Not receiving the grades that you wanted and failing your GCSEs, is a difficult experience.
However, you mustn’t let it become a roadblock in your educational journey. Rather, use it as a stepping stone to learn and not repeat the same mistakes. Use this as an opportunity to come back stronger.
There are plenty of pathways that you can take should you fail your GCSEs.
First, we suggest looking at what you can do with what you already have. Check for colleges that may still accept you with the grades that you have — colleges with lower entry requirements.
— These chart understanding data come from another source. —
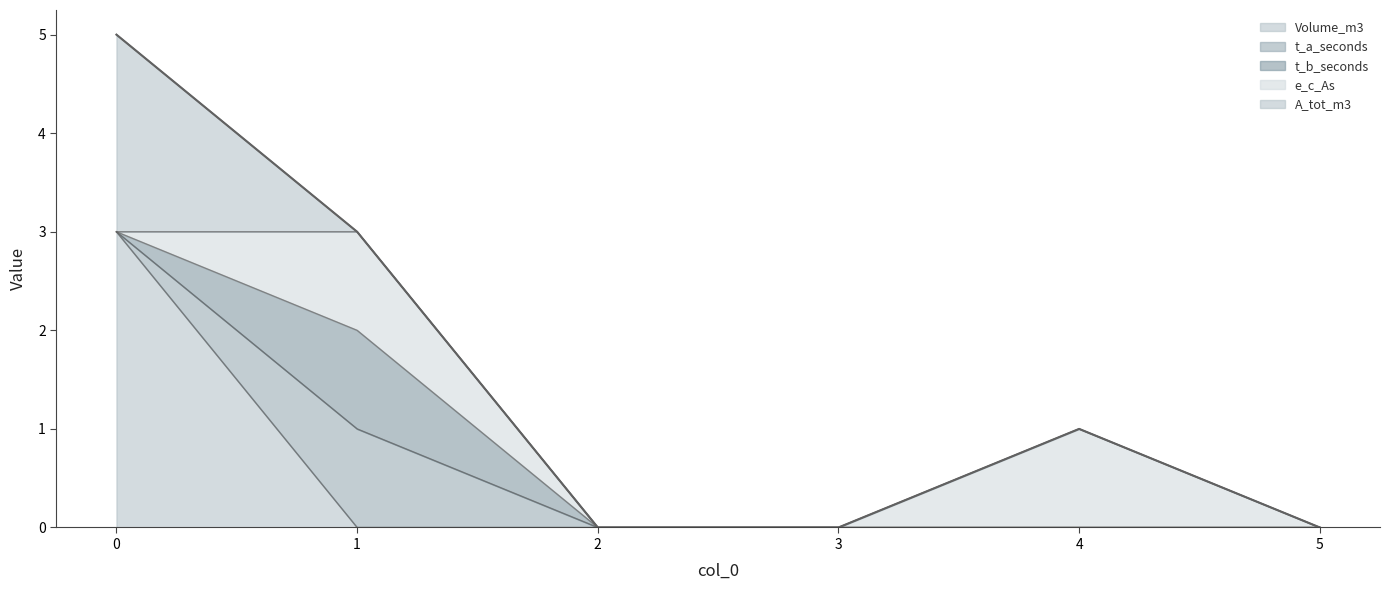

True or false: e_c_As and t_a_seconds intersect in this chart.

False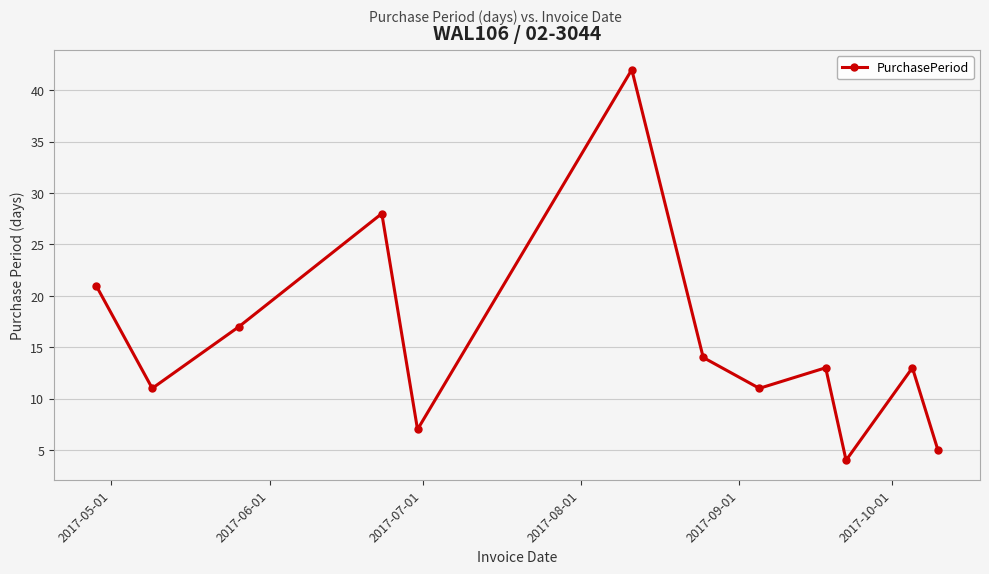

What is the maximum value shown in the chart?

42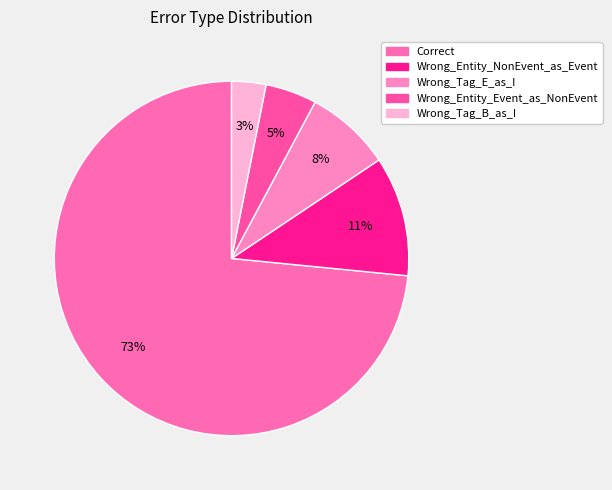

To the nearest percent, what portion does Wrong_Tag_E_as_I represent?

8%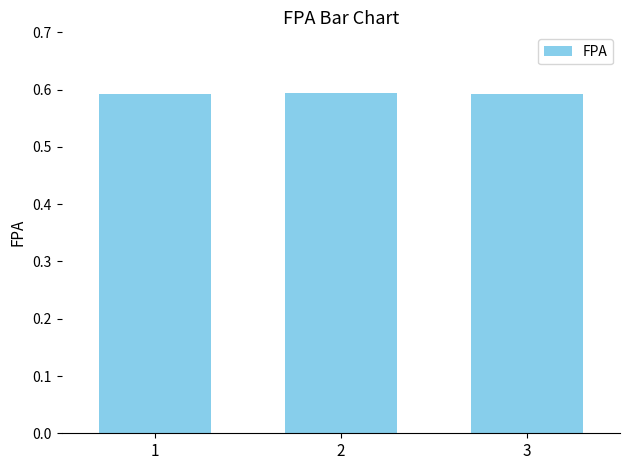

How many values are between 0 and 1?

3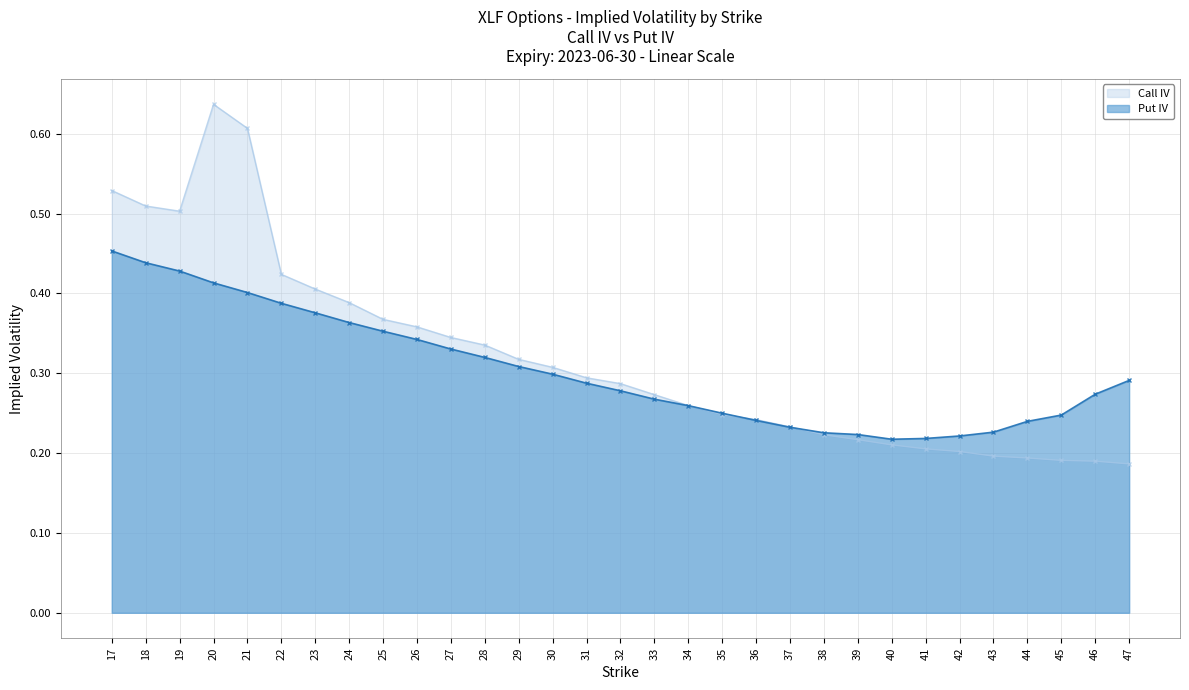

How many lines are shown in the chart?

2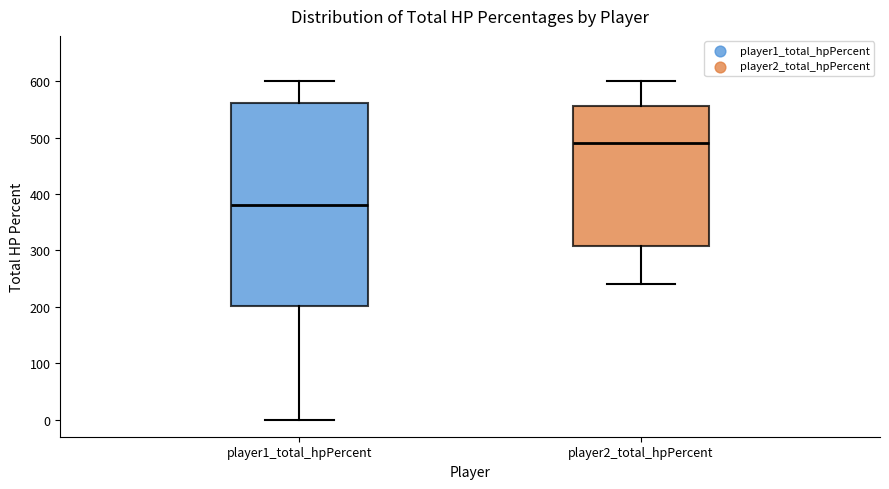

Where is the upper edge of the box for player1_total_hpPercent on the y-axis? The values are not printed on the chart, so give them approximately, as read against the axis.

560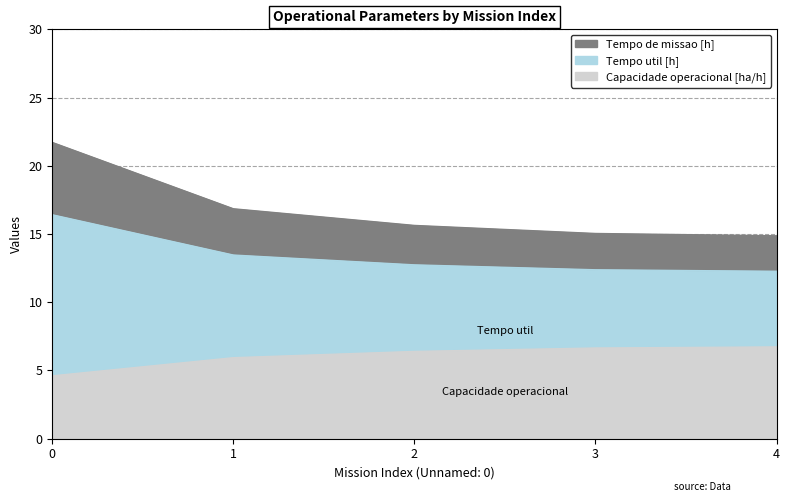

True or false: Tempo de missao [h] and Capacidade operacional [ha/h] intersect in this chart.

False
If you fail to find any college that is ready to accept you, then you must check and see if any alternative course or qualification interests you.
If that does not work out either, then it’s time to turn to what you can do with GCSEs.
You can go for a recheck, and if that improves your score, then you can continue with your A levels. If rechecking doesn’t help, you can ask for a copy of your exams, learn from your mistakes, and resit your exams or go for one-year GCSE exams.
Remember, you mustn’t give up hope, and you don’t let this setback limit your potential for success.
Good luck, and all the best!
What grade is a fail in GCSEs?
Earlier, Cambridge followed an alphabetical grading system.
Now, it has shifted to a numerical 9-1 grading system, in which 9 has assumed the value of A* and 1 has assumed the value of G.
Any grade below the number 4 in the grading system will be registered as a fail in GCSE.
What happens if you fail all your GCSEs UK?
If you fail all your GCSEs in the UK, you will have to re-sit the required subjects and then continue with the next steps.
Most colleges and sixth forms in the UK allow you to continue with A levels while studying for GCSE resits, so it does not have any negative effect on your academic future.
What happens if I get a 3 in my GCSE?
Scoring a grade less than 4 means you have failed your GCSE. What happens next depends on your study pathway. If you will be studying full-time next year, a resit is mandatory.
However, if you will be studying part-time (less than 540 hours), then you may proceed with a functional skills qualification instead of GCSE.
What is the hardest GCSE to pass?
There is no specific answer to this question, as difficulty levels may vary from student to student.
However, subjects like Modern Foreign Languages (like Arabic and Mandarin), Mathematics, History, Sciences, Economics and English Literature generally have a high fail rate.